Publication at Faculty of Mathematics and Physics, Faculty of Law |
2014

Abstract

As the experiences from Czech clinical day-to-day practice show quite clearly, an excessive finding of medical liability in cases of malpractice not only does not offer any safeguards towards patients, but - even on the contrary - it shall be regarded as an undesirable phenomenon. This is because it results in so-called defensive medicine, in whose name many redundant interventions unable to improve the diagnostics or the health of a patient are indicated or performed by doctors in order to protect themselves from being held liable; unconcerned however for the welfare of the patient.

This situation indeed could be supposed as a paradox, because the very same doctors are, on a daily basis, desperately facing problems connected with rationing resources within the healthcare system in which only a definite (insufficient) amount of all needed treatment is available for patients within the framework of public health insurance. The consequences of the status quo are clearly grave - primarily they can with no doubt lead to the overtreatment of a patient, which is in some perspective equally as wrong as deficient care.

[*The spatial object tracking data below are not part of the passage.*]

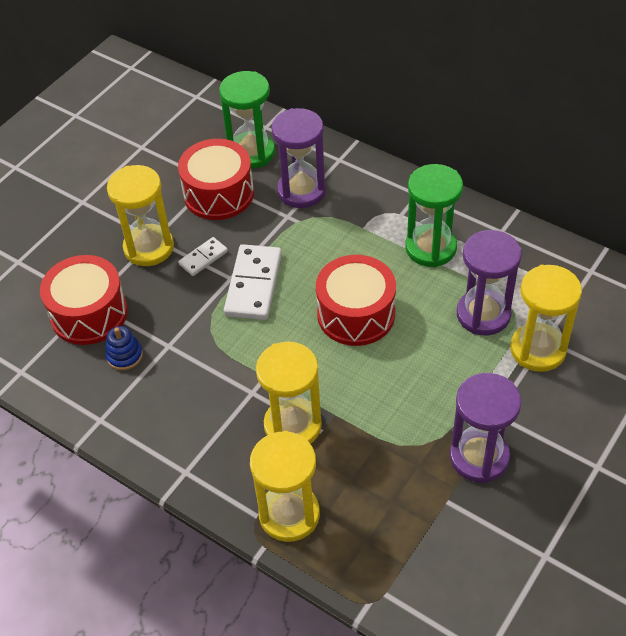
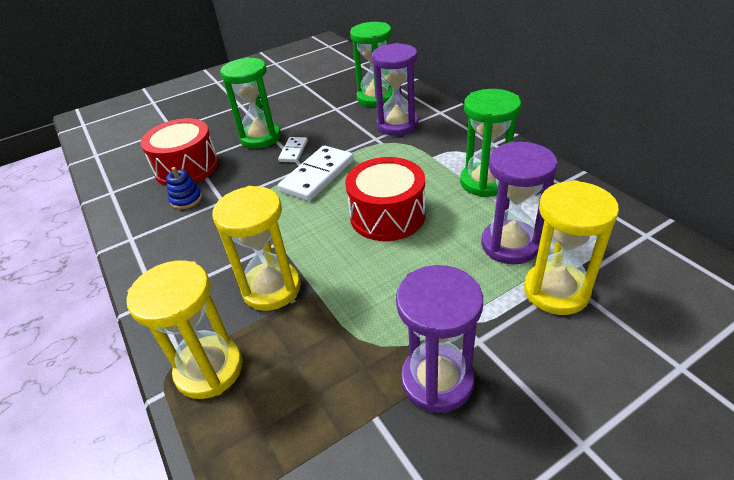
camera: 25 degrees right, 10 degrees down
(149, 248) = (261, 138): yellow hourglass -> green hourglass
(203, 258) = (293, 151): white domino -> white domino turned 60 degrees counterclockwise
(218, 194) = (334, 116): red drum -> none

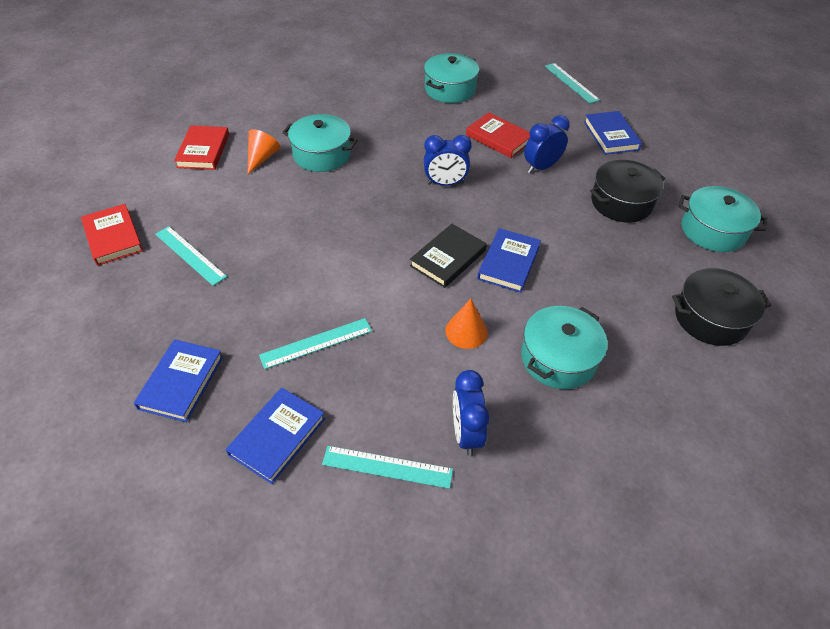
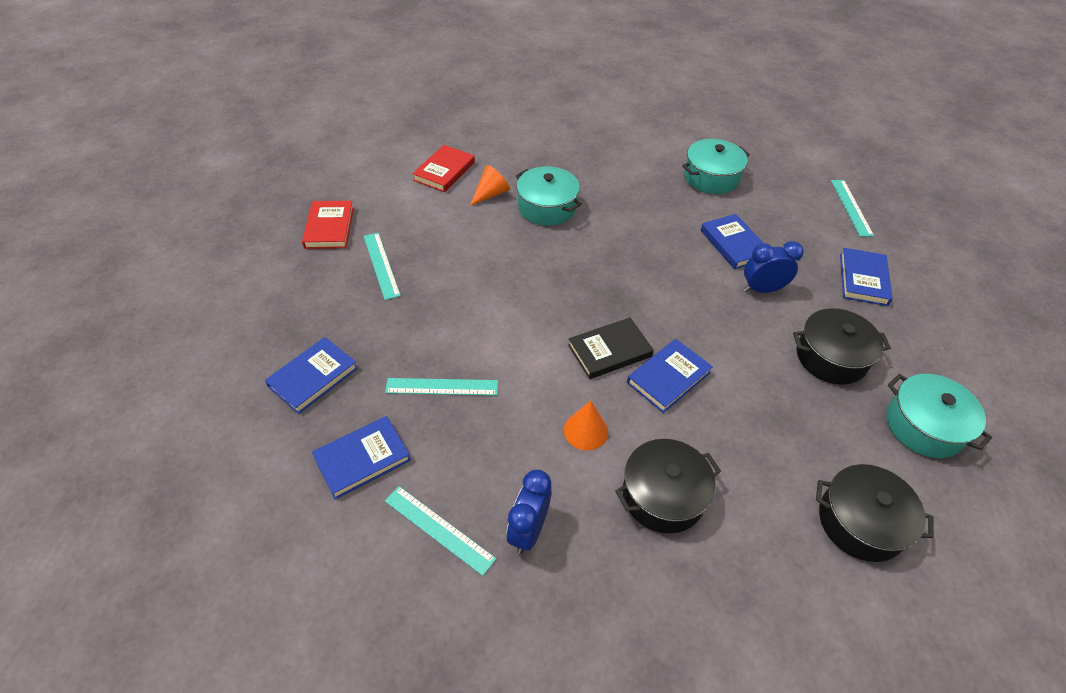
camera: 25 degrees right, 0 degrees up
(445, 183) = (650, 274): blue clock -> none
(499, 138) = (733, 244): red book -> blue book
(558, 358) = (663, 495): turquoise pot -> black pot

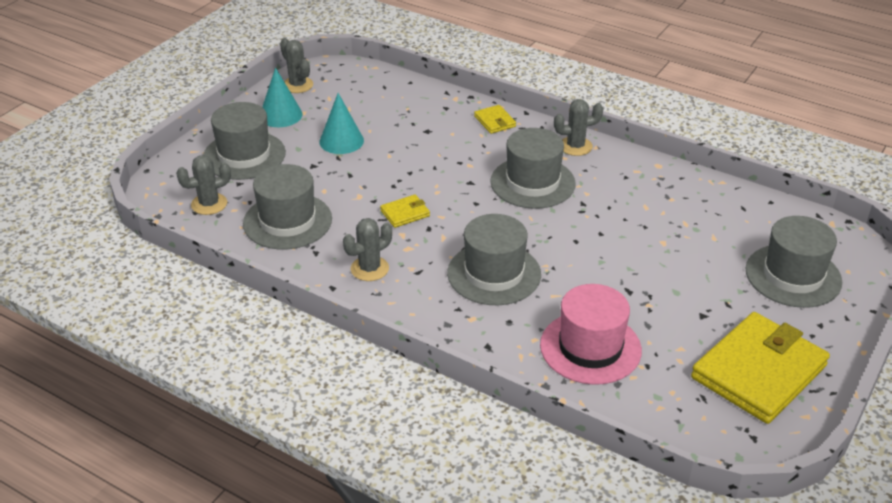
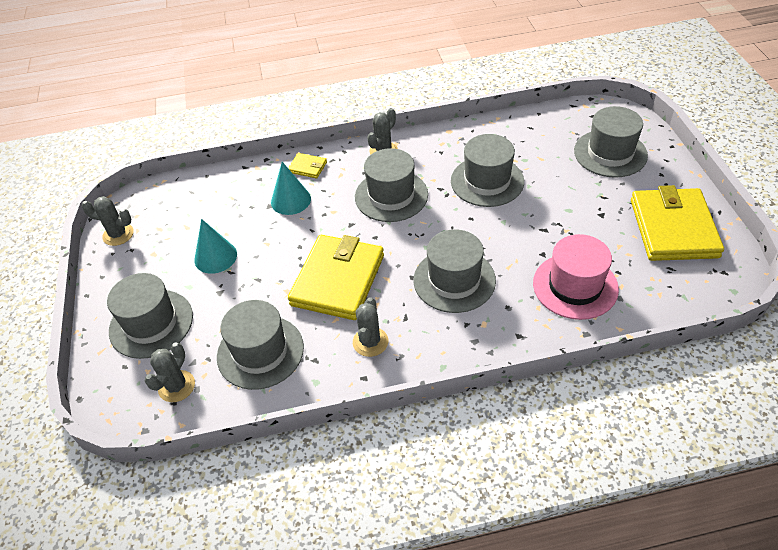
camera: 40 degrees left, 10 degrees up
(280, 115) = (137, 269): turquoise cone -> turquoise cone (291, 200)
(405, 213) = (338, 280): yellow wallet -> yellow wallet, size x2.35
(633, 223) = (487, 181): none -> grey hat

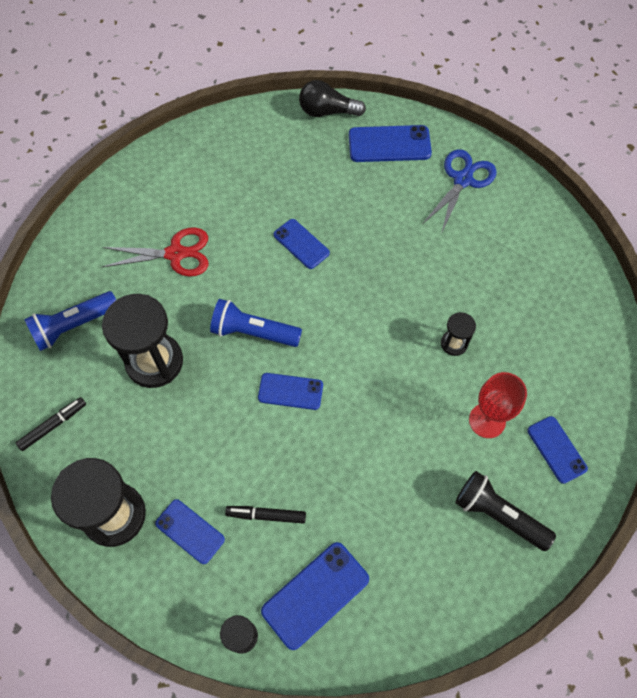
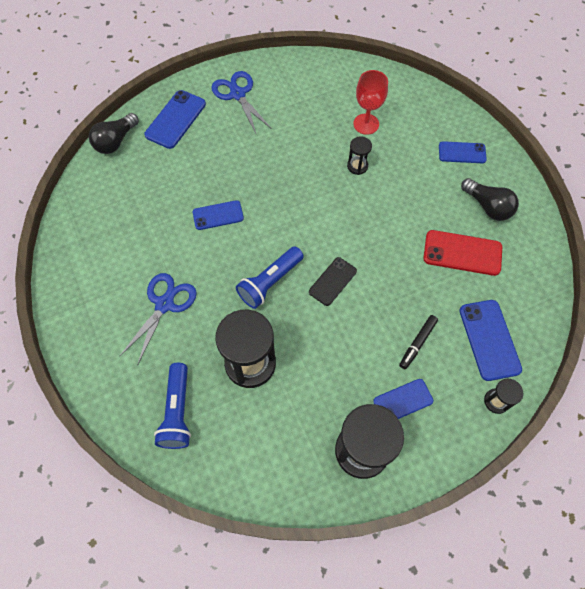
camera: 60 degrees left, 0 degrees up
(53, 425) = (259, 466): black marker -> none
(175, 254) = (164, 304): red scissors -> blue scissors
(290, 391) = (332, 281): blue phone -> black phone
(412, 513) = (462, 253): none -> red phone
(487, 420) = (422, 178): red goblet -> red goblet (366, 124)
(498, 515) = (487, 206): black flashlight -> black light bulb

Secondary, however, they also put other affiliated rights of the patient and his/her next of kin at stake. Whilst set under serious pressure of being accused of malpractice, the doctor, instead of communicating the prognosis and planned further steps properly, conceals crucial information about the withholding or withdrawal of futile treatment, i.e. thwarts the possibility of the patient to pass the end of their life with knowledge and conciliation.